*** PAGE EXCERPT Section Begins ***

I wonder if it makes sense for HitPairEDProducer to produce hit pairs only for some layer pairs (or regions), or would it make more sense for the module to "abort" and produce empty products immediately when some layer pair (for some region) results in more than maxElements hit pairs? @cms-sw/tracking-pog-l2 @cms-sw/egamma-pog-l2

swagata87 commented 1 year ago

would it make more sense for the module to "abort" and produce empty products immediately when some layer pair (for some region) results in more than maxElements hit pairs

this might lead to efficiency loss, no? does this change help with fixing the memory issue?

germanfgv commented 1 year ago

I'm running a small replay with the current production configuration (CMSSW_13_0_3), only with dataset JetMET0, so we can compare it with this:

Running the small replay with the same configuration as is in production, we got the memory issues again. This is particularly strange given that this run was processed with that configuration in production without any errors. For example, here you can find logs for one of the production production job:

/afs/cern.ch/user/c/cmst0/public/PausedJobs/Replay13_0_5_patch1/ProductionRun

This is runnig through the sames lumis as the job in:

/afs/cern.ch/user/c/cmst0/public/PausedJobs/Replay13_0_5_patch1/job_25

But the production job has a peak RSS of 8942.01 MB, while the 13_0_5_patch1 replay version was over 16000 when it was killed. 13_0_3 replay version of this job is still runnig.

*** PAGE EXCERPT Section Ends ***
*** INFORMATION PROVIDED Section Begins ***

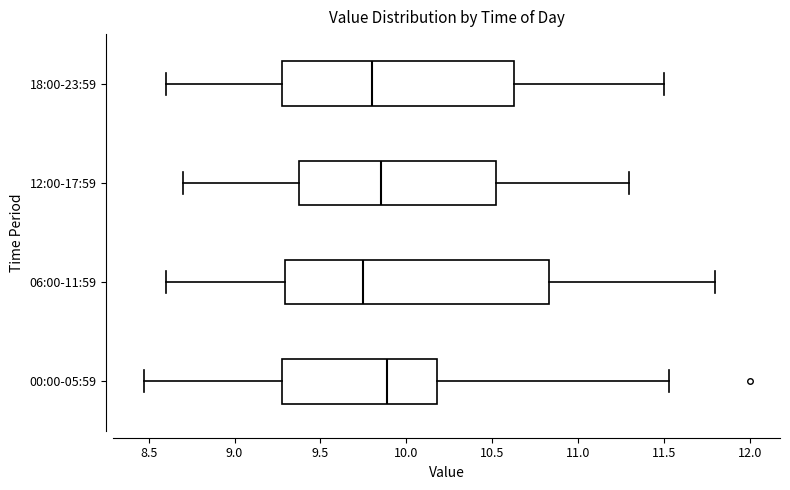

Where does the median line of the box for 12:00-17:59 sit on the x-axis? The values are not printed on the chart, so give them approximately, as read against the axis.

9.85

*** INFORMATION PROVIDED Section Ends ***

▶ **TASKS**
**a)** List every user or group handle that appears in the forum thread excerpt on HitPairEDProducer and replay memory use.
**b)** Extend the forum thread excerpt on HitPairEDProducer and replay memory use, beginning after its final sentence.

▶ **EXPECTED RESULTS**
**a)**
@cms-sw/tracking-pog-l2
@cms-sw/egamma-pog-l2
swagata87
germanfgv

**b)**
I don't understand why this can be happening. I have asked ORM to pick a different run to test, as suggested by @mmusich yesterday.

mandrenguyen commented 1 year ago

would it make more sense for the module to "abort" and produce empty products immediately when some layer pair (for some region) results in more than maxElements hit pairs

this might lead to efficiency loss, no? does this change help with fixing the memory issue?

Regarding the efficiency loss, I suppose that depends on whether we are exceeding the limit in real collision events or in beam background events.

mmusich commented 1 year ago

beam background events.

would be nice to confirm that 366498 has indeed beam background. Unfortunately it seems it's the offline DQM is not equipped to pick that up. I guess an offline analysis would be in order.

mandrenguyen commented 1 year ago

Some additional info: In our profiling we have a ttbar single-thread wf (11834.21) with --era Run 3 and 2022 GT.
I see no significant increase in RSS for reco, mini or nano steps between 13_0_0 and 13_0_4. It's not proof that the increase is not tied to the release, but it narrows the phase space.

EDIT: It think I misread @germanfgv comment... Do we see excessive memory in 13_0_3 replays?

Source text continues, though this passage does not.